Digitizing Archives on the Cheap
By Brian Greene, Columbia College Librarian
Last October a beloved retired welding instructor at Columbia College named Mack Frost passed away. One of the remembrances that was shared included a partial clipping from a decades-old student newspaper profile of him, along with a request for the complete article, if anyone happened to have it. The archive in our library includes scores of old student newspapers and I started poking around to try and find the original piece. Alas I didn’t find it, but looking through the fascinating stories from throughout the college’s history did make me think we should try and digitize the collection. Not only would that facilitate searching, but it would also make the collection available to a much broader audience and serve as a way of preserving and safeguarding the collection in case of a disaster.
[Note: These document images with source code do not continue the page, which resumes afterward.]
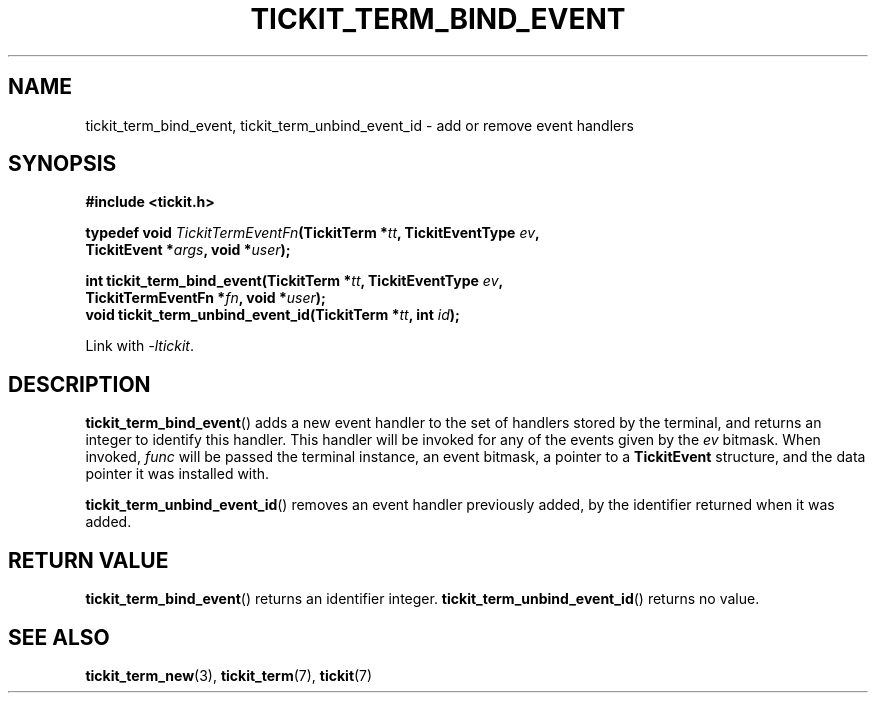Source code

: .TH TICKIT_TERM_BIND_EVENT 3
.SH NAME
tickit_term_bind_event, tickit_term_unbind_event_id \- add or remove event handlers
.SH SYNOPSIS
.nf
.B #include <tickit.h>
.sp
.BI "typedef void " TickitTermEventFn "(TickitTerm *" tt ", TickitEventType " ev ,
.BI "    TickitEvent *" args ", void *" user );
.sp
.BI "int tickit_term_bind_event(TickitTerm *" tt ", TickitEventType " ev ,
.BI "    TickitTermEventFn *" fn ", void *" user );
.BI "void tickit_term_unbind_event_id(TickitTerm *" tt ", int " id );
.fi
.sp
Link with \fI\-ltickit\fP.
.SH DESCRIPTION
\fBtickit_term_bind_event\fP() adds a new event handler to the set of handlers stored by the terminal, and returns an integer to identify this handler. This handler will be invoked for any of the events given by the \fIev\fP bitmask. When invoked, \fIfunc\fP will be passed the terminal instance, an event bitmask, a pointer to a \fBTickitEvent\fP structure, and the data pointer it was installed with.
.PP
\fBtickit_term_unbind_event_id\fP() removes an event handler previously added, by the identifier returned when it was added.
.SH "RETURN VALUE"
\fBtickit_term_bind_event\fP() returns an identifier integer. \fBtickit_term_unbind_event_id\fP() returns no value.
.SH "SEE ALSO"
.BR tickit_term_new (3),
.BR tickit_term (7),
.BR tickit (7)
Our budget is modest in general and we have very little ongoing funding for preservation projects. That meant an expensive third-party digitization effort and hosted solutions were non-starters. Instead, I brainstormed with one of our savvy student workers about doing everything in-house.1 She was game and we decided to test out our plan, which was exceedingly basic: 1) scan the papers by hand on our lone public-access scanner; 2) OCR the files to make them searchable; 3) upload everything to our website; and 4) add some sort of search functionality. We got started right away and had a couple of test documents uploaded later the same day.
Over the next two months the student worker assigned to the project spent several hours of their time each week scanning student newspapers. Because we were using a public access scanner there were numerous interruptions to work around, but that time was used to check the quality of the scans and OCR the files. By early January all of the papers in our archive were scanned and uploaded to the webpage we created for the project. This included more than 100 issues from eight publications covering a period from 1971 to 2016.
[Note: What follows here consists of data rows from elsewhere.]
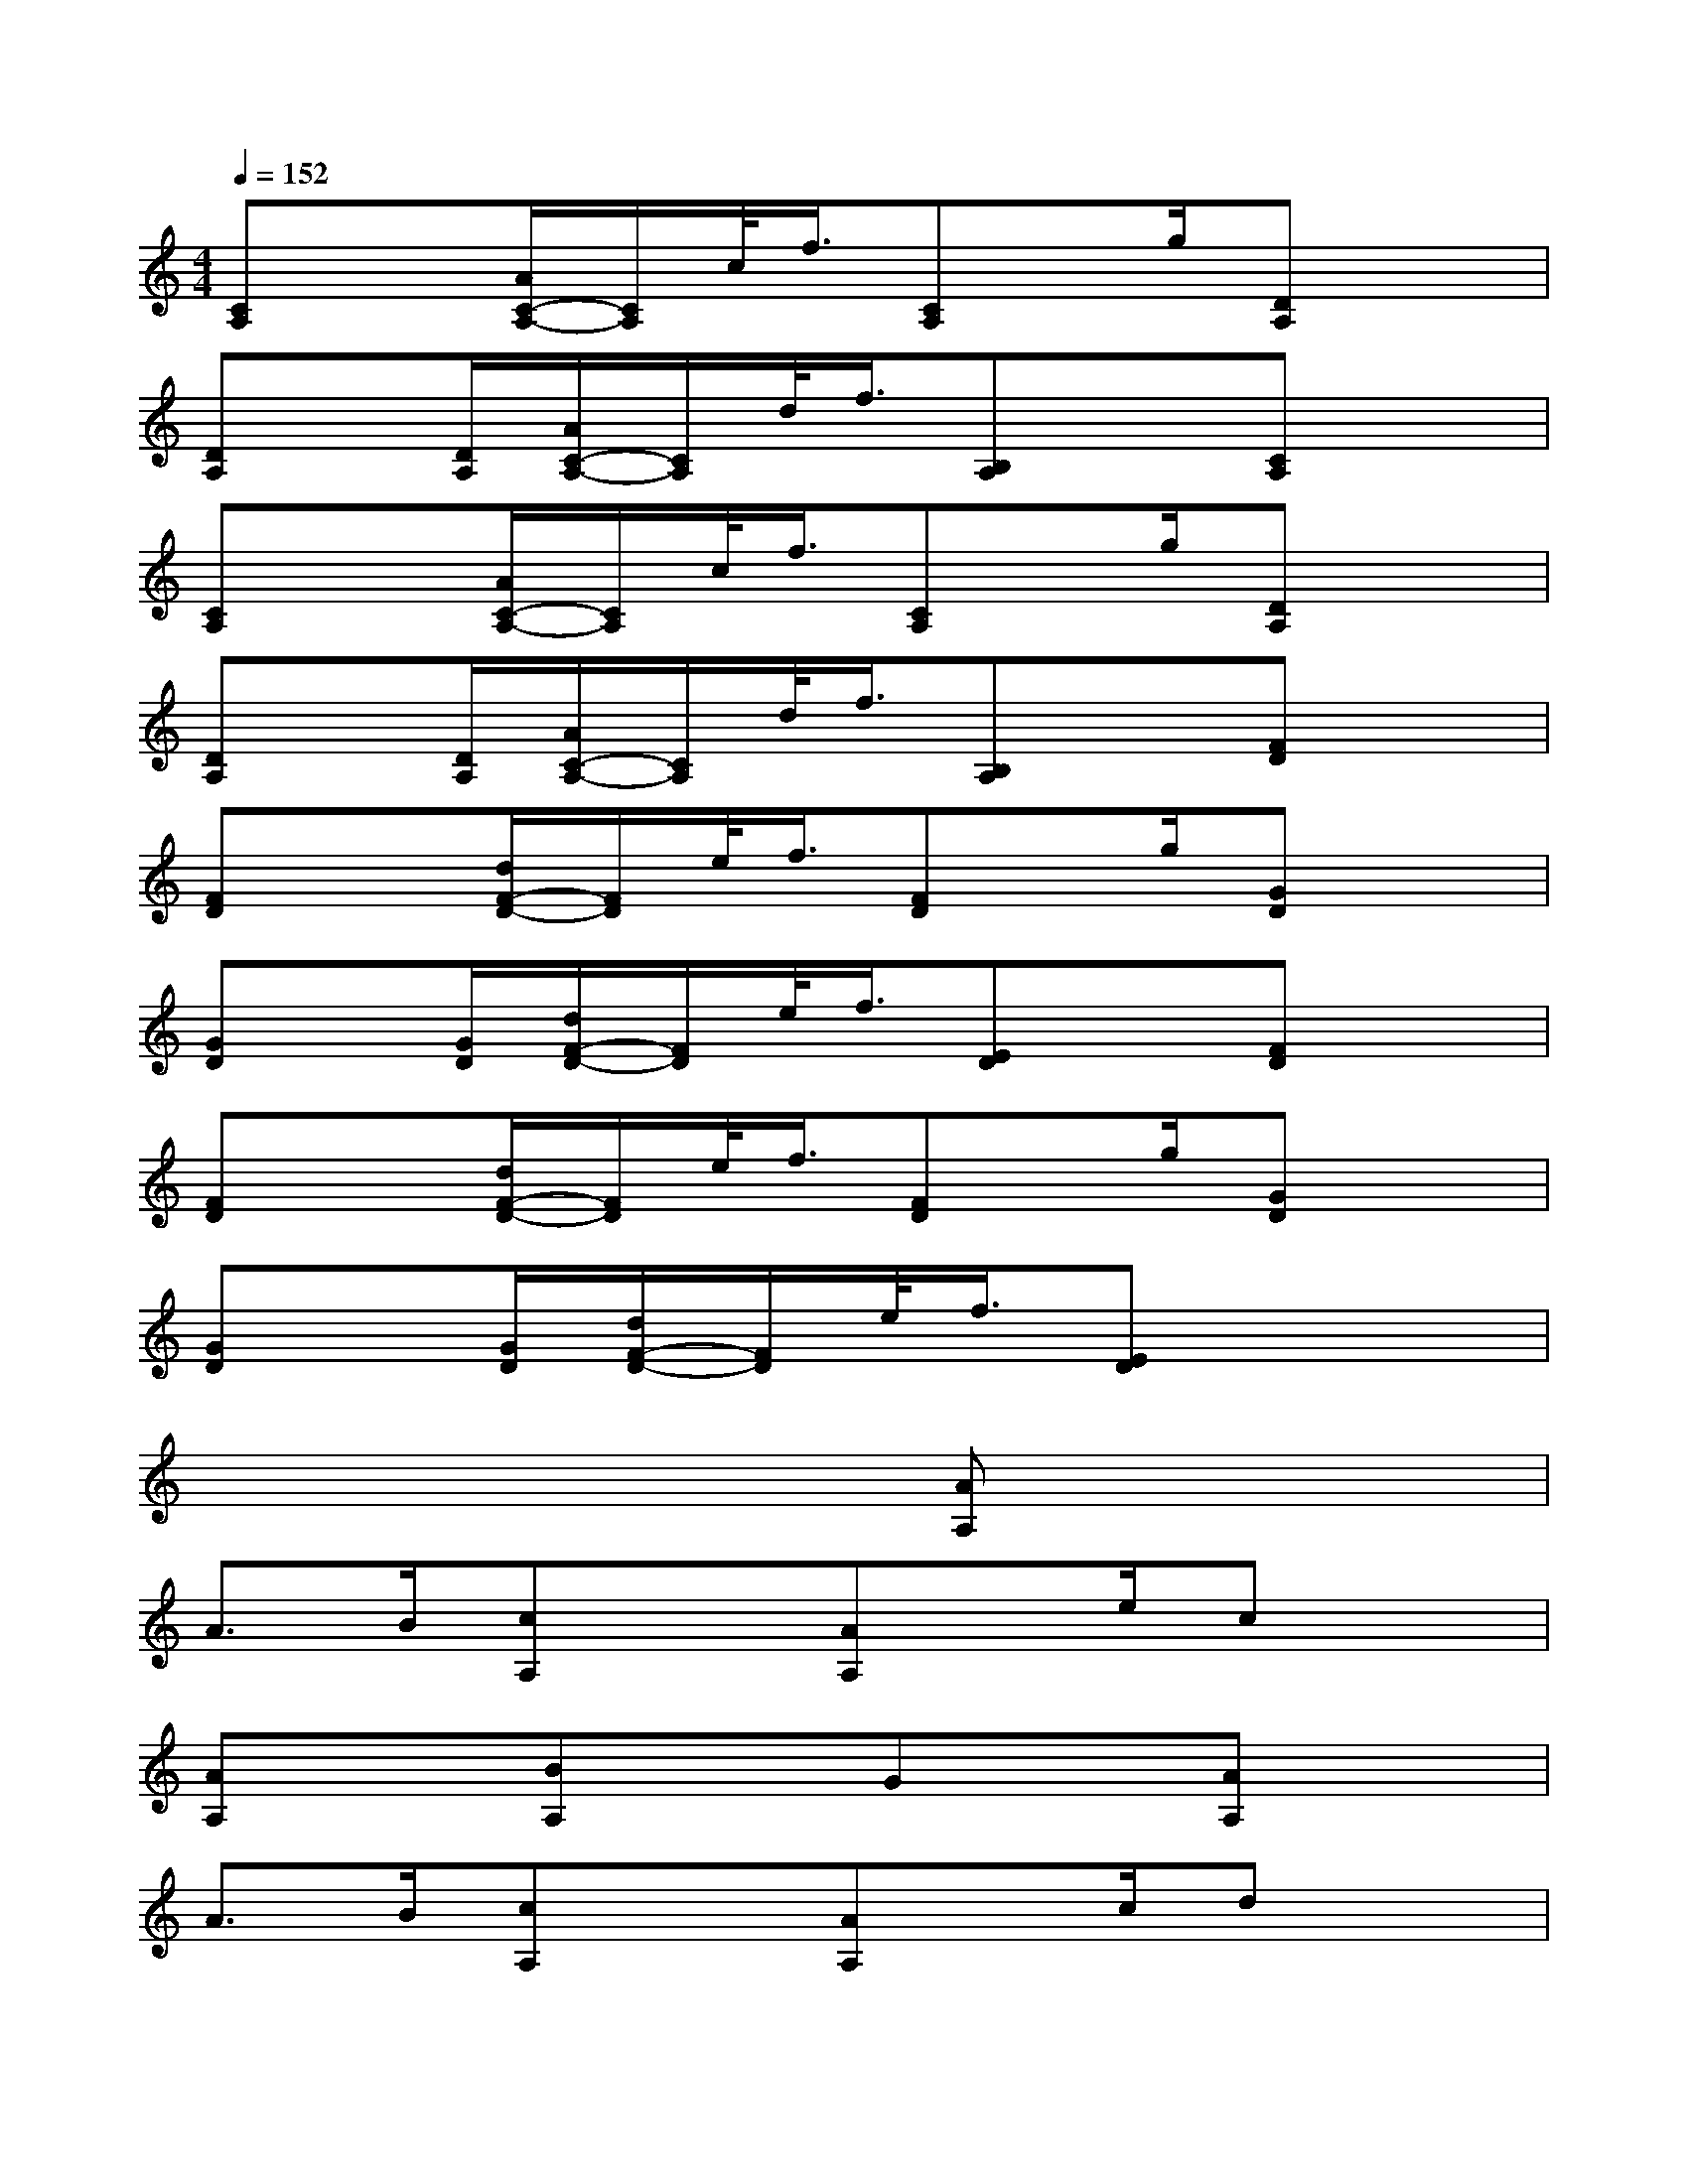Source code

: X:1
T:
M:4/4
L:1/8
Q:1/4=152
K:C%0sharps
V:1
[CA,]x[A/2C/2-A,/2-][C/2A,/2]c/2<f/2[CA,]x/2g/2[DA,]x|
[DA,]x/2[D/2A,/2][A/2C/2-A,/2-][C/2A,/2]d/2<f/2[B,A,]x[CA,]x|
[CA,]x[A/2C/2-A,/2-][C/2A,/2]c/2<f/2[CA,]x/2g/2[DA,]x|
[DA,]x/2[D/2A,/2][A/2C/2-A,/2-][C/2A,/2]d/2<f/2[B,A,]x[FD]x|
[FD]x[d/2F/2-D/2-][F/2D/2]e/2<f/2[FD]x/2g/2[GD]x|
[GD]x/2[G/2D/2][d/2F/2-D/2-][F/2D/2]e/2<f/2[ED]x[FD]x|
[FD]x[d/2F/2-D/2-][F/2D/2]e/2<f/2[FD]x/2g/2[GD]x|
[GD]x/2[G/2D/2][d/2F/2-D/2-][F/2D/2]e/2<f/2[ED]x3|
x6[AA,]x|
A>B[cA,]x[AA,]x/2e/2cx|
[AA,]x[BA,]xGx[AA,]x|
A>B[cA,]x[AA,]x/2c/2dx|
[fA,]x[eA,]xcx[FF,]x|
F>G[AF,]x[FF,]x/2G/2Ax|
[GF,]x[FF,]xEx[FE,]x|
F>G[AE,]x[FE,]x/2G/2fx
For search functionality we implemented a Google Programmable Search Engine (formerly Google Custom Search Engine). To get an ad-free experience we took advantage of the Google for Education integration that provides ad-free search to non-profits for free. This was easily the most maddening part of the project as the seemingly straightforward registration process included several verification hoops to jump through that were challenging because of our specific organizational structure and who has access to our website. Eventually I got it working and the ads disappeared, which makes for a much more professional looking search results list.
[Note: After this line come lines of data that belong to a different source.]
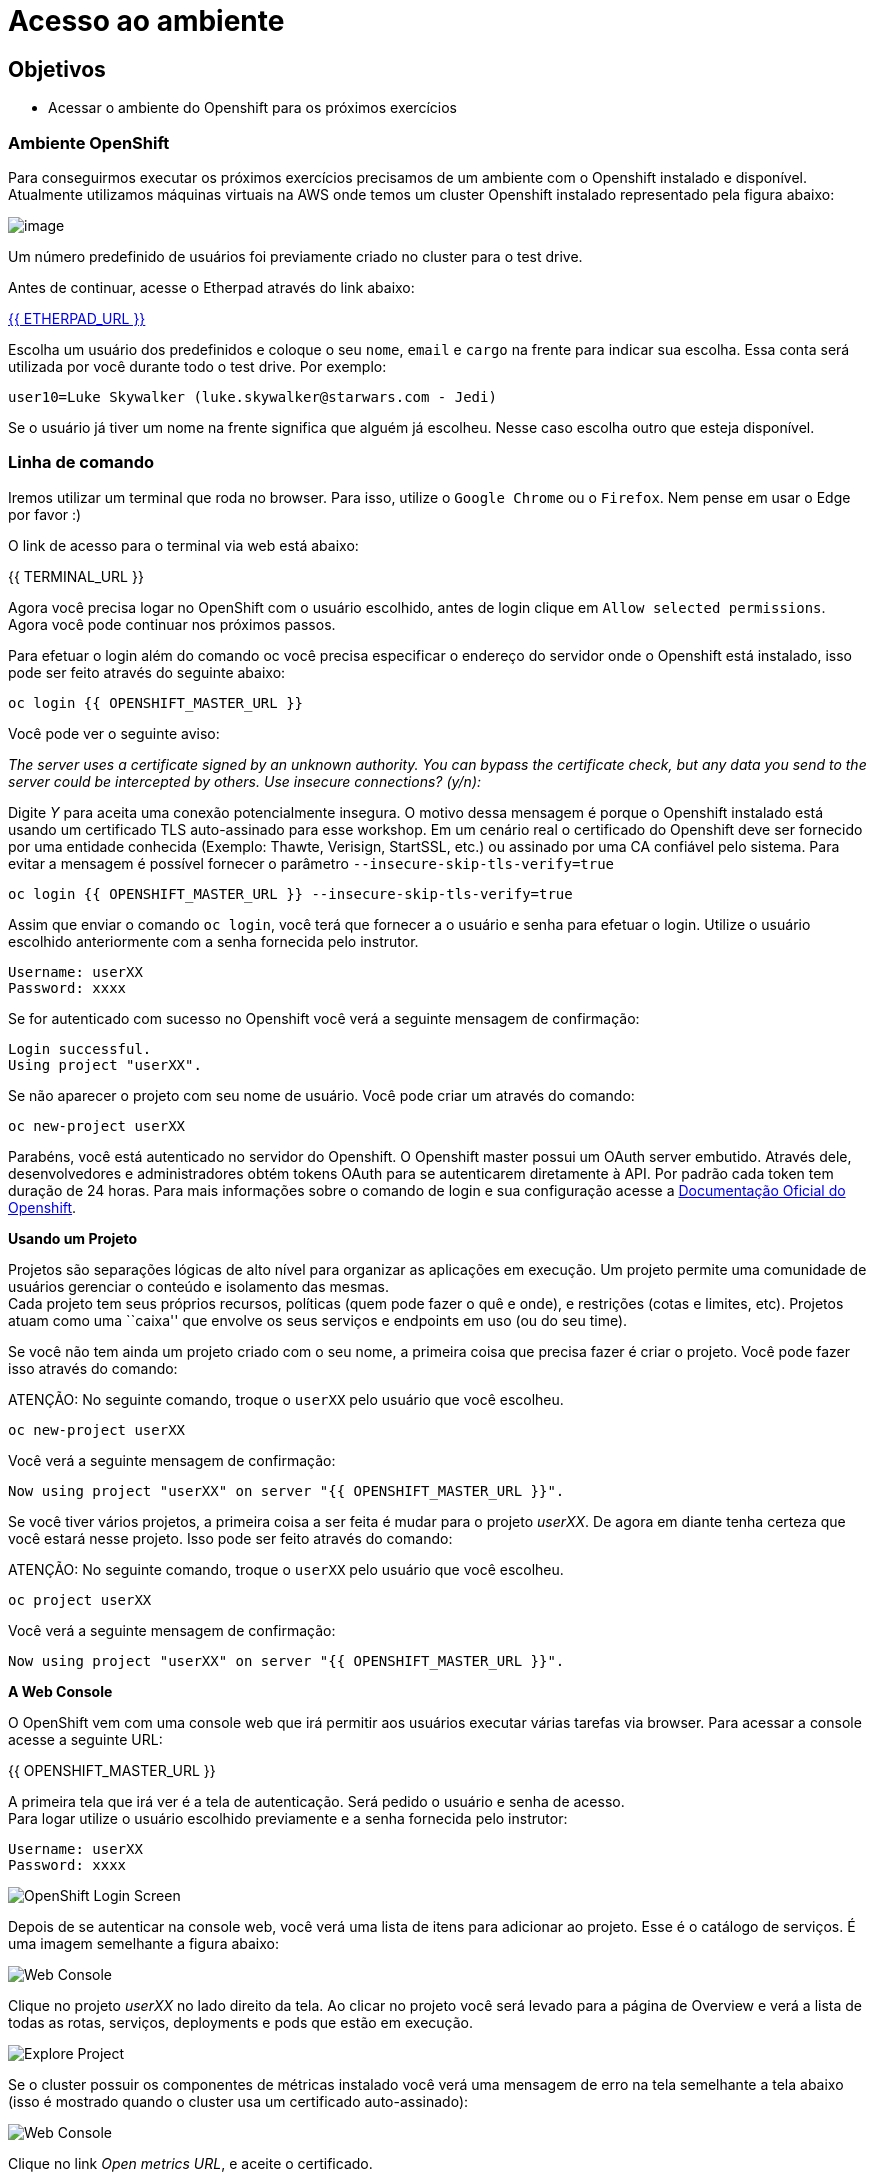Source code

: [[acesso-ao-ambiente]]
= Acesso ao ambiente

[[objetivos]]
== Objetivos

* Acessar o ambiente do Openshift para os próximos exercícios

[[ambiente-openshift]]
=== Ambiente OpenShift

Para conseguirmos executar os próximos exercícios precisamos de um ambiente com o Openshift instalado e disponível. Atualmente utilizamos máquinas virtuais na AWS onde temos um cluster Openshift instalado representado pela figura abaixo:

image:https://raw.githubusercontent.com/guaxinim/starter-guides/ocp-3.11/images/common-environment-ocp-architecture.png[image]

Um número predefinido de usuários foi previamente criado no cluster para o test drive.

Antes de continuar, acesse o Etherpad através do link abaixo:

link:ETHERPAD[{{ ETHERPAD_URL }}]

Escolha um usuário dos predefinidos e coloque o seu `nome`, `email` e `cargo` na frente para indicar sua escolha. Essa conta será utilizada por você durante todo o test drive. Por exemplo:

....
user10=Luke Skywalker (luke.skywalker@starwars.com - Jedi)
....

Se o usuário já tiver um nome na frente significa que alguém já escolheu. Nesse caso escolha outro que esteja disponível.

[[linha-de-comando]]
=== Linha de comando

Iremos utilizar um terminal que roda no browser. Para isso, utilize o `Google Chrome` ou o `Firefox`. Nem pense em usar o Edge por favor :)

O link de acesso para o terminal via web está abaixo:

{{ TERMINAL_URL }}

Agora você precisa logar no OpenShift com o usuário escolhido, antes de login clique em `Allow selected permissions`. Agora você pode continuar nos próximos passos.

Para efetuar o login além do comando oc você precisa especificar o endereço do servidor onde o Openshift está instalado, isso pode ser feito através do seguinte abaixo:

[source,bash,role=copypaste]
----
oc login {{ OPENSHIFT_MASTER_URL }}
----

Você pode ver o seguinte aviso:

_The server uses a certificate signed by an unknown authority. You can bypass the certificate check, but any data you send to the server could be intercepted by others. Use insecure connections? (y/n):_

Digite _Y_ para aceita uma conexão potencialmente insegura. O motivo dessa mensagem é porque o Openshift instalado está usando um certificado TLS auto-assinado para esse workshop. Em um cenário real o certificado do Openshift deve ser fornecido por uma entidade conhecida (Exemplo: Thawte, Verisign, StartSSL, etc.) ou assinado por uma CA confiável pelo sistema. Para evitar a mensagem é possível fornecer o parâmetro `--insecure-skip-tls-verify=true`

[source,bash,role=copypaste]
----
oc login {{ OPENSHIFT_MASTER_URL }} --insecure-skip-tls-verify=true
----

Assim que enviar o comando `oc login`, você terá que fornecer a o usuário e senha para efetuar o login. Utilize o usuário escolhido anteriormente com a senha fornecida pelo instrutor.

[source,text]
----
Username: userXX
Password: xxxx
----

Se for autenticado com sucesso no Openshift você verá a seguinte mensagem de confirmação:

[source,text]
----
Login successful.
Using project "userXX".
----

Se não aparecer o projeto com seu nome de usuário. Você pode criar um através do comando:

[source,text]
----
oc new-project userXX
----

Parabéns, você está autenticado no servidor do Openshift. O Openshift master possui um OAuth server embutido. Através dele, desenvolvedores e administradores obtém tokens OAuth para se autenticarem diretamente à API. Por padrão cada token tem duração de 24 horas. Para mais informações sobre o comando de login e sua configuração acesse a https://docs.openshift.com/container-platform/latest/cli_reference/get_started_cli.html#basic-setup-and-login[Documentação Oficial do Openshift].

*Usando um Projeto*

Projetos são separações lógicas de alto nível para organizar as aplicações em execução. Um projeto permite uma comunidade de usuários gerenciar o conteúdo e isolamento das mesmas. +
Cada projeto tem seus próprios recursos, políticas (quem pode fazer o quê e onde), e restrições (cotas e limites, etc). Projetos atuam como uma ``caixa'' que envolve os seus serviços e endpoints em uso (ou do seu time).

Se você não tem ainda um projeto criado com o seu nome, a primeira coisa que precisa fazer é criar o projeto. Você pode fazer isso através do comando:

ATENÇÃO: No seguinte comando, troque o `userXX` pelo usuário que você escolheu.

[source,text]
----
oc new-project userXX
----

Você verá a seguinte mensagem de confirmação:

[source,text]
----
Now using project "userXX" on server "{{ OPENSHIFT_MASTER_URL }}".
----

Se você tiver vários projetos, a primeira coisa a ser feita é mudar para o projeto _userXX_. De agora em diante tenha certeza que você estará nesse projeto. Isso pode ser feito através do comando:

ATENÇÃO: No seguinte comando, troque o `userXX` pelo usuário que você escolheu.

[source,text]
----
oc project userXX
----

Você verá a seguinte mensagem de confirmação:

[source,text]
----
Now using project "userXX" on server "{{ OPENSHIFT_MASTER_URL }}".
----

*A Web Console*

O OpenShift vem com uma console web que irá permitir aos usuários executar várias tarefas via browser. Para acessar a console acesse a seguinte URL:

{{ OPENSHIFT_MASTER_URL }}

A primeira tela que irá ver é a tela de autenticação. Será pedido o usuário e senha de acesso. +
Para logar utilize o usuário escolhido previamente e a senha fornecida pelo instrutor:

[source,text]
----
Username: userXX
Password: xxxx
----

image:https://raw.githubusercontent.com/guaxinim/starter-guides/ocp-3.11/images/ocp-login.png[OpenShift Login Screen]

Depois de se autenticar na console web, você verá uma lista de itens para adicionar ao projeto. Esse é o catálogo de serviços. É uma imagem semelhante a figura abaixo:

image:https://raw.githubusercontent.com/guaxinim/starter-guides/ocp-3.11/images/explore-webconsole1sc.png[Web Console]

Clique no projeto _userXX_ no lado direito da tela. Ao clicar no projeto você será levado para a página de Overview e verá a lista de todas as rotas, serviços, deployments e pods que estão em execução.

image:https://raw.githubusercontent.com/guaxinim/starter-guides/ocp-3.11/images/explore-webconsole2.png[Explore Project]

Se o cluster possuir os componentes de métricas instalado você verá uma mensagem de erro na tela semelhante a tela abaixo (isso é mostrado quando o cluster usa um certificado auto-assinado):

image:https://raw.githubusercontent.com/guaxinim/starter-guides/ocp-3.11/images/explore-webconsole2-error.png[Web Console]

Clique no link _Open metrics URL_, e aceite o certificado.

image:https://raw.githubusercontent.com/guaxinim/starter-guides/ocp-3.11/images/explore-acceptcertificate.png[Accept Certificates]

Ainda precisamos aceitar outro certificado auto-assinado que é o certificado das métricas agregadas. Se não aceitarmos as métricas agregadas não irão aparecer na console web.

image:https://raw.githubusercontent.com/guaxinim/starter-guides/ocp-3.11/images/explore-hawkular.png[Hawkular Web]

Durante os labs iremos utilizar tanto a linha de comando quanto a console web.

Have fun!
As part of our digitization process we ran OCR on all of the PDFs to make them more accessible and searchable. As we loaded them onto the website and started running searches we quickly realized there were a large number of errors with the OCR results. This was expected on the issues with unusual graphics and fonts, but in fact is widespread throughout the collection. The upshot is that the resulting documents were not optimized for screenreaders and therefore did not meet our accessibility goals. We started to manually fix the errors but our already slow pace for this phase of the project has been exacerbated by the Covid-19 shutdowns and the reality is it will take time to correct everything.
Another concern arose over the summer when a former student contacted the college to request that an issue he was quoted in be taken down. I’m sympathetic to his request and suspect waivers were never acquired from any students over the years. Still, all of the publications were created to be published (albeit not necessarily online) and contributors would not have had an expectation of privacy at the time. In the short term we’ve removed the issue in question until we can determine a policy on how to proceed going forward. If you’ve dealt with this challenge and have suggestions I would appreciate hearing from you.
On a positive note, the introduction to the project on our website encourages people to send us copies of any issues they may have in their possession that we don’t already have in our collection. In response, we have already received missing issues from three different people, one on campus, another in the Bay Area and a third out of state.
While we still have work to do in order to make the collection more accessible and to improve search functionality, all in all this has been a successful project and the feedback from our community has been encouraging. Most importantly, access to the collection has been greatly expanded, with people able to search the titles and read the content from anywhere in the world. Project costs have been close to zero, with literally the only expense being the wages for the student worker involved. And with this collection now preserved alongside previous digitization projects, a sizable portion of our archive has at least rudimentary digital versions backed up in the cloud, an initial safeguard in case of a disaster.